I read this article too. I’d love to see the cite for the factoid that “Ashkenazim generally do well in IQ tests, scoring 12-15 points above the mean value of 100” … IQ, for whatever it actually measures, tends to be fairly stable through ones life and is very different than more culture sensitive items like interest in academics and exposure to a variety of sorts of ideas. My take on the disproportionate contribution of Jews to the world’s intellectual advancement has always been more focused on Jews being a people spread out among various cultures who had no resources other than intellectual property transported and translated and transformed across these cultures and lands. Not biology.

The article is rife with speculation built upon speculation but it left me very uncomfortable. I’m Jewish, and once you accept one stereotype, even a positive one, it is hard to defend against others. Is that factoid actually based on solid research? If so then the speculation that an association of fecundity with accomplishment in intellectually demanding areas for Ashkenazik Jews for many centuries would play a possible role is reasonable whether or not one buys into the specific mechanisms proposed.

But I still question that factoid’s evidenciary basis.

Of COURSE the Jews are smarter! A Jew turned me into a newt just last week!

I’m gald to see that you got better.

The Economist is a great magazine w/ consistantly terrible science writing. Their article on “table-top” fusion a few weeks back was also frought with errors. They really need to hire someone else to do those bits, or just stick to politics and economics.

I think that we’re over focusing on the IQ thing. That isn’t new research as it’s been fairly well known for a while that Ash. Jews score higher on these (and other similar) tests, and it has usually presumed to be primarly due to the reasons you state. Further study isn’t really going to seperate out if these differences are due to nature vs nurture, as the various variables are to hard to isolate.

Instead, the main observation of the study is that Ash. Jews also carry these two genetic “defects” that may also be related to intellignece. Further research would probably lie in proving that these genes are indeed due to natural selection, and that they do in fact make for greater intelligence.

I tend to agree. The IQ claim was a factoid in the Economist article with no association with the three researchers. Cochran and his fellows do not appear to be considering IQ either in their study or in their rationale for carrying out the study.

Any two defined populations would be expected to have different mean values of any defined variable. Does the measurement of these variables make you a Nazi?

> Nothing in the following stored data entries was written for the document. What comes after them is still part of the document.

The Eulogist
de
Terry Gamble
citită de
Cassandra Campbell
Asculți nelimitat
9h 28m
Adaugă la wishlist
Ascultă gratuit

No, but it is misleading to report findings without emphasizing (as is usually the case) that within-group variation is much greater than between-group variation; that’s why we have difference-of-means and ANOVA statistical tests. And it is misleading to semantically reify the variable you are measuring, such as (to cite a common 20th-century approach) assuming that the principal component of some set of tests constitute some thing called “intelligence”.

Failing to get these points across could mean your research will serve as fodder for those with agendas reminiscent of Nazi goals.

That’s sort of the problem with The Economist article. It’s more about the contraversy of linking intelligence to genetics then it is about the actual research it’s discussing. Consider the first lines:

It doesn’t give the disclaimer you suggest because that would make the research seem less contraversial, which sort of contradicts what the article is about. The New York Times article is much less inflamatory.

It’s not so much the researches at fault, as the people writing the articles for popular consumption. Presumably folks who read the actual research know enough that they realize what tems like “intelligence” mean in the context. Pop-sci writers shouldn’t scumb to the temptation to over simplify hypotheses to make them more contraversial then they really are. Headlines of “Researchers Prove Hitler Right” may sell a lot of magazines and raise a lot of emotions, but it’s far from responsible journalism.